2. The OEQC establish guidelines and processes to ensure that all of the steps required to protect the environment have been properly addressed before an agency declares an exemption determination, that the Environmental Council is notified when the director of the OEQC receives a request for an opinion or consultation from an agency, and that exemption determination documents is maintained and available for public review.

3. The DOT Harbors Division modify its record-keeping process to facilitate public review of exemption determinations.

The report also stated that there is a lack of accountability in the environmental review process because EIS law in Hawai'i does not name an enforcement agency. The State Auditor also said that it is problematic that the public's involvement in the process is only through litigation.

The Supreme Court's decision on the constitutionality of Act 2 is more than an argument over legal semantics.

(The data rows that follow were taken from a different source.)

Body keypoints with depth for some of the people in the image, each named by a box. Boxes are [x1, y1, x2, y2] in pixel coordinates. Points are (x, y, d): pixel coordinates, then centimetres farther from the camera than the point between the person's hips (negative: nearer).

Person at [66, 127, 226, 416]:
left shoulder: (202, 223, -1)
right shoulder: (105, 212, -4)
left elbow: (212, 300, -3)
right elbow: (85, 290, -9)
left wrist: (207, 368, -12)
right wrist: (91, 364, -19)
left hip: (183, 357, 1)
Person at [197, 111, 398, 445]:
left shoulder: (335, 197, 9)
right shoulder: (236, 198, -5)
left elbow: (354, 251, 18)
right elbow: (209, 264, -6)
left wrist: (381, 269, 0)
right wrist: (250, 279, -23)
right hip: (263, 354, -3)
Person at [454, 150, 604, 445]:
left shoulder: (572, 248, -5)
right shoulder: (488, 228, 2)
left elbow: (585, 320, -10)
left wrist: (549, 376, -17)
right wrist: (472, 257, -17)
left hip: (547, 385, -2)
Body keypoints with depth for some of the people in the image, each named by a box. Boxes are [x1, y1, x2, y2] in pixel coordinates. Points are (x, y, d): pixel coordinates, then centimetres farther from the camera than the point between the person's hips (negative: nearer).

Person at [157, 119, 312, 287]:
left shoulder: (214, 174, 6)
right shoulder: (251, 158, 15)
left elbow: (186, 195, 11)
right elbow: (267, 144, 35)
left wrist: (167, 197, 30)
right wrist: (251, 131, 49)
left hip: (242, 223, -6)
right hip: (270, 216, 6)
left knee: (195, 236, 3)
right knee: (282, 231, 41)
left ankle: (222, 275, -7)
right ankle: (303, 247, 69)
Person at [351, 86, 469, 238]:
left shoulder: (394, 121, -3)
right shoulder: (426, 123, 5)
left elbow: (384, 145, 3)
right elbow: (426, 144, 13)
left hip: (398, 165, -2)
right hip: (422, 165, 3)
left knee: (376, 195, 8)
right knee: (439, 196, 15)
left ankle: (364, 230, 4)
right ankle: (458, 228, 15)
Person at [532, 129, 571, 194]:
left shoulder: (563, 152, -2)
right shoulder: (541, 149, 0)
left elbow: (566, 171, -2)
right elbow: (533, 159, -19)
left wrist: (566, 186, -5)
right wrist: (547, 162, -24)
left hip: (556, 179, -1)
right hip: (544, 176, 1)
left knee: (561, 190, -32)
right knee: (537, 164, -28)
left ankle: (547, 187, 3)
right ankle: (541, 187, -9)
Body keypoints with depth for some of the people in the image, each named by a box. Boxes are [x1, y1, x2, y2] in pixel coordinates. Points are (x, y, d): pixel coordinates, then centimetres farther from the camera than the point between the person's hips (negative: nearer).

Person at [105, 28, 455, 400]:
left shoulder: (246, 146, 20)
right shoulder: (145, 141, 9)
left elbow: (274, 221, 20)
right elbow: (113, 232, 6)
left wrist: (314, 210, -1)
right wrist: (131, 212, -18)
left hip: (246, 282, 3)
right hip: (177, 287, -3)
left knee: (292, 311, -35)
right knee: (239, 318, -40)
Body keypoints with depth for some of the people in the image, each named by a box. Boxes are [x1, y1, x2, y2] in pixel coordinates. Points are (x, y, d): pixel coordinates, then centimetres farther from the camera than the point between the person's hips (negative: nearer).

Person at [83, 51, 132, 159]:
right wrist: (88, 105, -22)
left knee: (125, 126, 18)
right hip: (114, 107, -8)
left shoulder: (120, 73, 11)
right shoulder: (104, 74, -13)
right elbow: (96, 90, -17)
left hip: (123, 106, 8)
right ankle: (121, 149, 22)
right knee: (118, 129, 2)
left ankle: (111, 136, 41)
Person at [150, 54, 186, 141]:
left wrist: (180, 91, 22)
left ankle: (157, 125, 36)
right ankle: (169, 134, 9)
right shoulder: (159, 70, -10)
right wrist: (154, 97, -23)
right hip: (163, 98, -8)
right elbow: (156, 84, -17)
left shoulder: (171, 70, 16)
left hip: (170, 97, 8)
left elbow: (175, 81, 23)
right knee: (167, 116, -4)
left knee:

The problems highlighted by the State Auditor represent what has culminated in the state's struggle with being held accountable to its own laws and with being open to the public. As Hawai'i's justices reconvene to make their decision, the public will be looking to see just how much has been done on their behalf. If government actions are truly in the best interest of the public, then records and information part of the environmental review process will be made more easily accessible and transparent.